*What is being asked*: Starting at the first of the rows and ending at the line containing "locality: Along the open road, Pinehurst.", write the lines out again, swapping "collectors" for "collected by" and changing nothing else.

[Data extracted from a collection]
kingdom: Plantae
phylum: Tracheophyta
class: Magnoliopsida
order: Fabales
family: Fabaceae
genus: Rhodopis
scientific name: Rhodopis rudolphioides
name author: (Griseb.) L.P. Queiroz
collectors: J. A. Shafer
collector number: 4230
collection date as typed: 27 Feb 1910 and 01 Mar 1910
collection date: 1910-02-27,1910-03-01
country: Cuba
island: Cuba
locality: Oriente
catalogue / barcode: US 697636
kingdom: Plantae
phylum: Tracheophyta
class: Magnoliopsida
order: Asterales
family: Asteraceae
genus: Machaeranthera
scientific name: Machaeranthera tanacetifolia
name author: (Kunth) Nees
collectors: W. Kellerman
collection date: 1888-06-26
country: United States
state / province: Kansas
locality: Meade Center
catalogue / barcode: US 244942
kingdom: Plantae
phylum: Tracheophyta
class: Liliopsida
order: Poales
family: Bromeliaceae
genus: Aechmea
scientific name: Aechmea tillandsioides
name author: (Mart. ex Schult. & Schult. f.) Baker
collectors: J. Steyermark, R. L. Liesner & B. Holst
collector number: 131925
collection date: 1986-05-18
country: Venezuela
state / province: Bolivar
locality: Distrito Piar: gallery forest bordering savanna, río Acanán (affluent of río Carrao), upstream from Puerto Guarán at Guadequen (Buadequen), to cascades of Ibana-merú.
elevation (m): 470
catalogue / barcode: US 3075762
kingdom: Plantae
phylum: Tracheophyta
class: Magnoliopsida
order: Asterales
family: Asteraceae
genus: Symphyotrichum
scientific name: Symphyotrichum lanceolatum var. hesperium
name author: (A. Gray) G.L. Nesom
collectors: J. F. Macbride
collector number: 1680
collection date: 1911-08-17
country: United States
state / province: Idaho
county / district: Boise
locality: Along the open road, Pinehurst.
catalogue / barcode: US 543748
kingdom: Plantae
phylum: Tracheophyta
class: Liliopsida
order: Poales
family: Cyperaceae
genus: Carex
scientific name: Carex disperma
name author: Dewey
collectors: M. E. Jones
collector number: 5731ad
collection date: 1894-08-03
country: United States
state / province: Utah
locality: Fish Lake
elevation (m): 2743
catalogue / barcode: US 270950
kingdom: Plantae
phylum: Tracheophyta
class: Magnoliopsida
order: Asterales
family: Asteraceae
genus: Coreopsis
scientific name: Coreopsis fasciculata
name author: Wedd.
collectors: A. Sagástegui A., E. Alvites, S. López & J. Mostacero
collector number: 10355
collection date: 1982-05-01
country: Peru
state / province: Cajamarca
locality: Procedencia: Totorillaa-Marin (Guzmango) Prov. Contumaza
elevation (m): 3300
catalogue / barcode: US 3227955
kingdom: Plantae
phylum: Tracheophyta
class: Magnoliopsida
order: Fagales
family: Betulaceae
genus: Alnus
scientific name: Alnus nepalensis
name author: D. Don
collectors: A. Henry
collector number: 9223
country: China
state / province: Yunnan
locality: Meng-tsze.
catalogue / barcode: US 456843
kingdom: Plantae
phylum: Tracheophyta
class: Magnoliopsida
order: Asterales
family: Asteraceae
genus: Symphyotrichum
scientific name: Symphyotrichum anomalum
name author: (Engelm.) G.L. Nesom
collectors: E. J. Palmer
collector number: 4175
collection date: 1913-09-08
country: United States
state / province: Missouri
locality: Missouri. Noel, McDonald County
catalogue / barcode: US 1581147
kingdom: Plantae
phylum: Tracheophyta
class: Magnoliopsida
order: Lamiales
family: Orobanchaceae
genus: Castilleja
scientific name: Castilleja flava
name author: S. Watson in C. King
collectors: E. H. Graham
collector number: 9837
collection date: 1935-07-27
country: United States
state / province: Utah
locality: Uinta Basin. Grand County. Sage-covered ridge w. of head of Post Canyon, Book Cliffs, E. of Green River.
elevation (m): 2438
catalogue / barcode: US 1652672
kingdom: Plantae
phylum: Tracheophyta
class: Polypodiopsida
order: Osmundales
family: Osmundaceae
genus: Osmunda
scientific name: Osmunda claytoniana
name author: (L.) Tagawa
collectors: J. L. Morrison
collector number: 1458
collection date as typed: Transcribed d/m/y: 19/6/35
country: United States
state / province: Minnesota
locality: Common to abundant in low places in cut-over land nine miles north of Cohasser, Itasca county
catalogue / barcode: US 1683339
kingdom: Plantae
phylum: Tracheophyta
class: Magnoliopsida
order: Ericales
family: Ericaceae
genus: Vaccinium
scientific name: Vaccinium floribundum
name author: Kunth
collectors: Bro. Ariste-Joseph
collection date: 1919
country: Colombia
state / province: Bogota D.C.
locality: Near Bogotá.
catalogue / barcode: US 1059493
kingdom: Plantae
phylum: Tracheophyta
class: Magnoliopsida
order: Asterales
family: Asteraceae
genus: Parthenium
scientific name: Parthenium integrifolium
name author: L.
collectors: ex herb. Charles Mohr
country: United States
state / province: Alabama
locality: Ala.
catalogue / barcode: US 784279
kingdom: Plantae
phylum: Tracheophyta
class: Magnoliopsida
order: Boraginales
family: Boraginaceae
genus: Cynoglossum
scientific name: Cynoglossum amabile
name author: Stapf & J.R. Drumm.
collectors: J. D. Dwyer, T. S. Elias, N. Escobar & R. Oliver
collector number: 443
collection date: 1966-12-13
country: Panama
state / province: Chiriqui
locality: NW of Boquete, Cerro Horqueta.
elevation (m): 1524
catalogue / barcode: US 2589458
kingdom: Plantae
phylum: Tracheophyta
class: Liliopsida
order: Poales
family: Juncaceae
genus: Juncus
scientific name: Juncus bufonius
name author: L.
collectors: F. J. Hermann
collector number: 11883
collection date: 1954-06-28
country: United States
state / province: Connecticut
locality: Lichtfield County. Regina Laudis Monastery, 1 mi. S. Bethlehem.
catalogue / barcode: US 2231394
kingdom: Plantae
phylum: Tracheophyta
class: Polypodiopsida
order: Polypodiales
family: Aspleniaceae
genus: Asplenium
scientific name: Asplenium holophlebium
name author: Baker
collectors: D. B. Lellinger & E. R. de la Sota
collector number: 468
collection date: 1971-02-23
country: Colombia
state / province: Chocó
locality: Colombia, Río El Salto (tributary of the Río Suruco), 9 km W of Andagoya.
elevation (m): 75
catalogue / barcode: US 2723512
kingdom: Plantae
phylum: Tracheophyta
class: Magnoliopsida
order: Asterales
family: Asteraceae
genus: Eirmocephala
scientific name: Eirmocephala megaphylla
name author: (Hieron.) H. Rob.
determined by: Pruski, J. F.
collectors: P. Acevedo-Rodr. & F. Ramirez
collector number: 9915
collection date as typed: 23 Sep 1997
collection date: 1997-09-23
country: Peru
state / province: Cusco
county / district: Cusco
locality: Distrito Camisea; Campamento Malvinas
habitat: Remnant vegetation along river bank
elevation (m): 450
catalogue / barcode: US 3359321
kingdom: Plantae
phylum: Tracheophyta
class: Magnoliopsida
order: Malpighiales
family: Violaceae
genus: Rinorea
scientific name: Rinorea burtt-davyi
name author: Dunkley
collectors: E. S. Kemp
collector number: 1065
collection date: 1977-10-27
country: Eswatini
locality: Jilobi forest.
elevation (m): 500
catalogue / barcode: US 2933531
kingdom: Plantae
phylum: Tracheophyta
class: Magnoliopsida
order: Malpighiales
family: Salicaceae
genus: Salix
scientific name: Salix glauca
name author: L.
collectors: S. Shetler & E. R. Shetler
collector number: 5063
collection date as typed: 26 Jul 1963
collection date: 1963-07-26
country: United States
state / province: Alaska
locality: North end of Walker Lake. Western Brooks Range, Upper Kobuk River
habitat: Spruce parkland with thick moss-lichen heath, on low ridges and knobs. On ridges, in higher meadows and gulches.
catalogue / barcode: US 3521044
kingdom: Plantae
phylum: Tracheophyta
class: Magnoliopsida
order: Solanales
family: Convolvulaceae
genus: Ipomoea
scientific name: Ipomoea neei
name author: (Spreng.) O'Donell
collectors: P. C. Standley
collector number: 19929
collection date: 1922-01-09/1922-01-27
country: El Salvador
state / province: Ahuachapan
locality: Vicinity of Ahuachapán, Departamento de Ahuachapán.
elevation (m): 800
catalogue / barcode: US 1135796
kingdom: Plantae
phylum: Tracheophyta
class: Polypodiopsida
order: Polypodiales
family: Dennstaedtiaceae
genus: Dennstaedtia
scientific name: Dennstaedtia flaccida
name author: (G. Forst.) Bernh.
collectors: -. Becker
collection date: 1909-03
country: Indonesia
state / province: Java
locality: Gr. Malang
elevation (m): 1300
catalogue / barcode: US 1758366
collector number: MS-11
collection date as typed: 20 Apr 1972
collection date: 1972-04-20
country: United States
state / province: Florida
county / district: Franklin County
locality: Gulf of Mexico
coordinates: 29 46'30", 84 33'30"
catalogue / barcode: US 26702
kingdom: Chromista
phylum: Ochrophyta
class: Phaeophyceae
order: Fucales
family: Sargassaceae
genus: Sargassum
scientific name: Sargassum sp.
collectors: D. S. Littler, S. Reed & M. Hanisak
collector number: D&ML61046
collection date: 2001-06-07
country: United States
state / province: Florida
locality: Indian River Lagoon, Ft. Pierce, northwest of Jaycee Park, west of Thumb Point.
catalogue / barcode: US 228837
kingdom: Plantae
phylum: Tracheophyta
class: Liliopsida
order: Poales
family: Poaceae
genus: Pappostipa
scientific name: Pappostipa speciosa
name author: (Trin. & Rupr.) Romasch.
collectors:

*Reply*:
kingdom: Plantae
phylum: Tracheophyta
class: Magnoliopsida
order: Fabales
family: Fabaceae
genus: Rhodopis
scientific name: Rhodopis rudolphioides
name author: (Griseb.) L.P. Queiroz
collected by: J. A. Shafer
collector number: 4230
collection date as typed: 27 Feb 1910 and 01 Mar 1910
collection date: 1910-02-27,1910-03-01
country: Cuba
island: Cuba
locality: Oriente
catalogue / barcode: US 697636
kingdom: Plantae
phylum: Tracheophyta
class: Magnoliopsida
order: Asterales
family: Asteraceae
genus: Machaeranthera
scientific name: Machaeranthera tanacetifolia
name author: (Kunth) Nees
collected by: W. Kellerman
collection date: 1888-06-26
country: United States
state / province: Kansas
locality: Meade Center
catalogue / barcode: US 244942
kingdom: Plantae
phylum: Tracheophyta
class: Liliopsida
order: Poales
family: Bromeliaceae
genus: Aechmea
scientific name: Aechmea tillandsioides
name author: (Mart. ex Schult. & Schult. f.) Baker
collected by: J. Steyermark, R. L. Liesner & B. Holst
collector number: 131925
collection date: 1986-05-18
country: Venezuela
state / province: Bolivar
locality: Distrito Piar: gallery forest bordering savanna, río Acanán (affluent of río Carrao), upstream from Puerto Guarán at Guadequen (Buadequen), to cascades of Ibana-merú.
elevation (m): 470
catalogue / barcode: US 3075762
kingdom: Plantae
phylum: Tracheophyta
class: Magnoliopsida
order: Asterales
family: Asteraceae
genus: Symphyotrichum
scientific name: Symphyotrichum lanceolatum var. hesperium
name author: (A. Gray) G.L. Nesom
collected by: J. F. Macbride
collector number: 1680
collection date: 1911-08-17
country: United States
state / province: Idaho
county / district: Boise
locality: Along the open road, Pinehurst.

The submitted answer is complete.